Investigators have traveled to Tunisia where Anis Amri's heart-broken family say he must be innocent.
"If my brother is listening to me, I want to tell him to surrender, even for our family. We will be relieved. We don't do such things. Everyone knows our reputation here."
At the Christmas market in Berlin, a sort of normality returned, except this isn't normal. Concrete blocks were put up as the shutters went up for the first time since Monday night.
JUDY WOODRUFF: We'll take a closer look at questions about German security measures later in the program.
HARI SREENIVASAN: The U.N. Security Council has put off a vote on condemning Israel's settlement-building, indefinitely. Egypt pulled back its proposed resolution today, after Israel strongly objected. Israeli Prime Minister Benjamin Netanyahu also pressed the United States to use its veto. President-elect Trump spoke with the Egyptian president today and issued his own statement, saying, quote, "Peace will only come through direct negotiations. Not through the imposition of terms by the United Nations."
JUDY WOODRUFF: The president-elect tweeted today about two major defense issues as well. He said the U.S. must greatly expand its nuclear weapons capability, until, in his words, "the world comes to its senses." And he asked Boeing for the price of buying more F-18 Super Hornet Fighters. He cited what he called the "tremendous cost" of Lockheed Martin's F-35.
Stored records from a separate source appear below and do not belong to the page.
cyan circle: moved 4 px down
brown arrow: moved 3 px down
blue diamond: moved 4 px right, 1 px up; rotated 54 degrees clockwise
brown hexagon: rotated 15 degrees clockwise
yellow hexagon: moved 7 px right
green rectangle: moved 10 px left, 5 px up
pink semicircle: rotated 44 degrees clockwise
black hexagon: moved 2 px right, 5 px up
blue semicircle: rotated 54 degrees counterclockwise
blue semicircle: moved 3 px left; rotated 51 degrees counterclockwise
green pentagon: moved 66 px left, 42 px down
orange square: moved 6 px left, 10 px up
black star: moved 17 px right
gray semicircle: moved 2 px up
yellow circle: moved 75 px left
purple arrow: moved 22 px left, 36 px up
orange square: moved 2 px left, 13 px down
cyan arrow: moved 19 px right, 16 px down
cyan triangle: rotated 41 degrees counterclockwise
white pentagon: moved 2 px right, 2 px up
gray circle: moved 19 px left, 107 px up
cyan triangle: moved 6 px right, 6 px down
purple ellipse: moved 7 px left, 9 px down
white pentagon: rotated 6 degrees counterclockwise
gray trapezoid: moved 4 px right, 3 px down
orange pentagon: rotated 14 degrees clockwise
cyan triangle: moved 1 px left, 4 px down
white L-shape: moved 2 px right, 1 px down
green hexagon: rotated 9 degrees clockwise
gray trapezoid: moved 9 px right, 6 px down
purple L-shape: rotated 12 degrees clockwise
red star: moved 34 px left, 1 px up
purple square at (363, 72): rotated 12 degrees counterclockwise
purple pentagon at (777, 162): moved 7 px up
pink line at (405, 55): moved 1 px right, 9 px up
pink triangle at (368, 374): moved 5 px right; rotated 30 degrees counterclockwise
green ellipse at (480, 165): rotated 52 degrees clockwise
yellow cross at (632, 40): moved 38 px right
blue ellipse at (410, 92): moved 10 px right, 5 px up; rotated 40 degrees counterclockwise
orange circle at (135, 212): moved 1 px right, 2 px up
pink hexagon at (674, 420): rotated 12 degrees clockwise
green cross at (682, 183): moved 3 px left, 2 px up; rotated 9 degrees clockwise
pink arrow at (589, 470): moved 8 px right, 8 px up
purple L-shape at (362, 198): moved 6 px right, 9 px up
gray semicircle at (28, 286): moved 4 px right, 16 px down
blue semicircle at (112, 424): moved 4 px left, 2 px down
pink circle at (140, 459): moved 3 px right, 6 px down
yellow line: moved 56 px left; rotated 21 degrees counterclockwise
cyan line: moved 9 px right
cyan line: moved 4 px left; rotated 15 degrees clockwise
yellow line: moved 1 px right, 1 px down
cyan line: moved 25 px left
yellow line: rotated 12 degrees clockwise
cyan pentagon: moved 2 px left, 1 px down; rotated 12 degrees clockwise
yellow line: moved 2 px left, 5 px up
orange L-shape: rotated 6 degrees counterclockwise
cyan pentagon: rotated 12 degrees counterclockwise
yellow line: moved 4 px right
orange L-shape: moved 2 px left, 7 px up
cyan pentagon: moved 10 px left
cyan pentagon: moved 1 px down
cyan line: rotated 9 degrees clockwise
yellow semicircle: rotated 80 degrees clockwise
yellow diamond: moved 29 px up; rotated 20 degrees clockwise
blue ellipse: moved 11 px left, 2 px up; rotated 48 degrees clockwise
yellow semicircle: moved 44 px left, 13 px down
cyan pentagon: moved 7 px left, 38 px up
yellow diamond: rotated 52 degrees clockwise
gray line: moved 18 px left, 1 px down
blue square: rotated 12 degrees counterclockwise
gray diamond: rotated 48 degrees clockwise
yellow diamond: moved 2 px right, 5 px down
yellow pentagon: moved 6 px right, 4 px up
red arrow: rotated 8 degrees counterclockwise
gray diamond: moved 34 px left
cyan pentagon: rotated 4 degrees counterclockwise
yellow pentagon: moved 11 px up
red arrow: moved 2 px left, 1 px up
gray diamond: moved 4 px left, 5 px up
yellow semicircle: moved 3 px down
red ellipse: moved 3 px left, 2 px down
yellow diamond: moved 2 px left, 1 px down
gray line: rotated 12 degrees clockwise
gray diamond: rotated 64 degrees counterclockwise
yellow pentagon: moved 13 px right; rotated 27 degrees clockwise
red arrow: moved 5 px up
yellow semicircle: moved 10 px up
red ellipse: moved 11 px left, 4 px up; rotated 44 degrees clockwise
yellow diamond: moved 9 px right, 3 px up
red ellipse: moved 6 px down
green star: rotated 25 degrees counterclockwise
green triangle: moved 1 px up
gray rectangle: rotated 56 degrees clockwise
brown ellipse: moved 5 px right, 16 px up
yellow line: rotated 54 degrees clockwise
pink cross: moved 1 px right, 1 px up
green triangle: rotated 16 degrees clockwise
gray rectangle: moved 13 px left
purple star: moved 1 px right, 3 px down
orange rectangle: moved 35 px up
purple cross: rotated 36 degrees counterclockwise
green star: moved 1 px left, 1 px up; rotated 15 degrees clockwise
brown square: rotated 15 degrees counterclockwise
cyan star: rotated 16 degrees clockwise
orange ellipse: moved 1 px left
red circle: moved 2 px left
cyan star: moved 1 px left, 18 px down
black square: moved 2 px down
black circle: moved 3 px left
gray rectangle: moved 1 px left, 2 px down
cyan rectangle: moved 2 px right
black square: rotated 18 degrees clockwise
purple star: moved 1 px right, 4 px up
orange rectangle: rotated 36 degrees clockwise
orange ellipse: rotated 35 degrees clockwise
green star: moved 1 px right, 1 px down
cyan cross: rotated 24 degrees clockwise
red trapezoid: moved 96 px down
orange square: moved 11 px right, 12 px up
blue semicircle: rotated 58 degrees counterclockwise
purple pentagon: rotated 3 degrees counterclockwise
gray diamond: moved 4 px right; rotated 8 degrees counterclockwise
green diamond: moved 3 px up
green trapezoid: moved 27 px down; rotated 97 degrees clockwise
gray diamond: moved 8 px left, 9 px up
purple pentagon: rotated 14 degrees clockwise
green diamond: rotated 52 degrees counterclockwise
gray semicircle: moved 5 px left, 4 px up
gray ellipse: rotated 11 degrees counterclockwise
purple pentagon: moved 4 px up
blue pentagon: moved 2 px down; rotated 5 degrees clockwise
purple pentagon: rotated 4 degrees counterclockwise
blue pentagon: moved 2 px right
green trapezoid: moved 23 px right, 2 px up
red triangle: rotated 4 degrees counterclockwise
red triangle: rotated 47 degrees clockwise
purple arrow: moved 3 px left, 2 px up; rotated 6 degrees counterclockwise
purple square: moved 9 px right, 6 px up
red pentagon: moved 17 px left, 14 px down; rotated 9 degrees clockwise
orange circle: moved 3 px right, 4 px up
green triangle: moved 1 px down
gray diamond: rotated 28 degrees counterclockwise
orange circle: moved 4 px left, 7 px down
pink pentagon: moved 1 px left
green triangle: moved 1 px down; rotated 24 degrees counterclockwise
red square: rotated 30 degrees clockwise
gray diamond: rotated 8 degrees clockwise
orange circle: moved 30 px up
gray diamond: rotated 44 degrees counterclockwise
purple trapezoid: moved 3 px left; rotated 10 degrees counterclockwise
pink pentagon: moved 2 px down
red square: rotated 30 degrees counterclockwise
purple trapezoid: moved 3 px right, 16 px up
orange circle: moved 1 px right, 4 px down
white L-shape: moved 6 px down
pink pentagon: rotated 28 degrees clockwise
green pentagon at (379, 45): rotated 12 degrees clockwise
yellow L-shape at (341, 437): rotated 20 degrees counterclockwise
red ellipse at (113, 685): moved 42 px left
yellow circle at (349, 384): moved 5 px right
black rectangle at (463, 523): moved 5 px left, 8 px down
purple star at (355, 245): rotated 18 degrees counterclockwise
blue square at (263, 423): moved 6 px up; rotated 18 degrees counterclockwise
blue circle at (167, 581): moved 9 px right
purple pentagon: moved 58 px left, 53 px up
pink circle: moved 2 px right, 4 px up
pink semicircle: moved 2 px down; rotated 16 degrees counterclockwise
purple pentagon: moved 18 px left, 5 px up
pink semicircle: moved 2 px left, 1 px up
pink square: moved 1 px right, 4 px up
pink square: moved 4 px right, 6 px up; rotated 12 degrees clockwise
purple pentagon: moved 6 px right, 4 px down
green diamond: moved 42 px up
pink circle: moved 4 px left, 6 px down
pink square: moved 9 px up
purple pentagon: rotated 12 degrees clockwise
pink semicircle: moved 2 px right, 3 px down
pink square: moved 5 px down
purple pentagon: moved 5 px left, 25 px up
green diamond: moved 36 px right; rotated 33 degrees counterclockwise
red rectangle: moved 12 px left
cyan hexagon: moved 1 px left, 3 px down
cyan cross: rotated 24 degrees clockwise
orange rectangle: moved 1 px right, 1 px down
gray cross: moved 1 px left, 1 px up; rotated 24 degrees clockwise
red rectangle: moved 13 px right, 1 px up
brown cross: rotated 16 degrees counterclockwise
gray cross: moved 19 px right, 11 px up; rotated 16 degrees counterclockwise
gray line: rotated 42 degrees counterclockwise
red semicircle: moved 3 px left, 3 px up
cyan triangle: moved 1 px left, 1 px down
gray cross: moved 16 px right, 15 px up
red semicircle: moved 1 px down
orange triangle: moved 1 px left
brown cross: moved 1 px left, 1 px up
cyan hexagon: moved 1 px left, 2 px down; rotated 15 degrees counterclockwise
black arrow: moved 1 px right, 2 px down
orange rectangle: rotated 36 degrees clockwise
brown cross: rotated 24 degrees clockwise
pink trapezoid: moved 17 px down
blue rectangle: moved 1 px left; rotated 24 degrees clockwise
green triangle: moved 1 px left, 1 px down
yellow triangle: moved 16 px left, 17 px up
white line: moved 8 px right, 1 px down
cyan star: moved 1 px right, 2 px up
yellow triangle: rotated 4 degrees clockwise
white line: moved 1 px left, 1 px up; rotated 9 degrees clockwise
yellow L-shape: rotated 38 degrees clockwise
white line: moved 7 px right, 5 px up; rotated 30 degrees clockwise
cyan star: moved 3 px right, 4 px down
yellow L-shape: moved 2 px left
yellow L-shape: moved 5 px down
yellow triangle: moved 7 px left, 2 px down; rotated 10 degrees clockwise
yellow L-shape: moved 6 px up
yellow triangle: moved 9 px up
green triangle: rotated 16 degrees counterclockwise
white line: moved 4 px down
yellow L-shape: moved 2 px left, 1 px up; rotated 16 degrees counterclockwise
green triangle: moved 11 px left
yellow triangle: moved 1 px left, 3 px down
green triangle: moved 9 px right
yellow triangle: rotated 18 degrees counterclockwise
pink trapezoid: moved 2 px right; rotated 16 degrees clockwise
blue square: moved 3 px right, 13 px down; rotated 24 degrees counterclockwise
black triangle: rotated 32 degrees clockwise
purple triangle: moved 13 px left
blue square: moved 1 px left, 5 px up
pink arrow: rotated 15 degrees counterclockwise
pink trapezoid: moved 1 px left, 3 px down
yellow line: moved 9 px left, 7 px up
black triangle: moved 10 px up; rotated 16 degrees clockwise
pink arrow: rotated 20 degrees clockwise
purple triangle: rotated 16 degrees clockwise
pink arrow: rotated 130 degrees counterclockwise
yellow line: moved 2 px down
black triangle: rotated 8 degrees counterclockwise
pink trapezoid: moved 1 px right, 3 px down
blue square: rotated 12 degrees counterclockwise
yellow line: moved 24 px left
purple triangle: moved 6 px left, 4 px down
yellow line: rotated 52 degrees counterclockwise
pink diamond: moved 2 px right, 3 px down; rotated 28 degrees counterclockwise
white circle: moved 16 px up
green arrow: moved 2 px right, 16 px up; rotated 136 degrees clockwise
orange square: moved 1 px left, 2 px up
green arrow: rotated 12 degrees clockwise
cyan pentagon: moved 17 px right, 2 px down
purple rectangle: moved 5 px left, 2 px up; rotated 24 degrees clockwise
Also today, Kellyanne Conway was named White House counselor, and Sean Spicer was named White House press secretary. We'll return later to the prospects for press relations with the Trump White House.
HARI SREENIVASAN: State lawmakers in North Carolina were back home today, after an effort to repeal the so-called "bathroom law" ended in stalemate. The law bars legal protections based on sexual orientation. And, it requires that transgender people use bathrooms conforming with their sex at birth. Opponents of the law are expected to raise repeal again, next year.
JUDY WOODRUFF: Officials in southern Japan are going to destroy another 120,000 chickens, in a spreading bird flu outbreak. Today's announcement came just days after 200,000 birds were gassed at a farm in northern Japan. South Korea has culled 20 million birds since it reported an outbreak last month.
HARI SREENIVASAN: Just days before Christmas, it's nearly warm enough at the North Pole to melt ice, thanks to a surge of warm air. Air temperatures there were 32 degrees today, when it's typically 20 below. Worldwide, this year is set to be the warmest on record. The Arctic Region is warming at twice the global average.
JUDY WOODRUFF: And another sluggish day on Wall Street. The Dow Jones Industrial Average lost 23 points to close below 19,919. The NASDAQ fell 24 points, and the S&P 500 slipped four.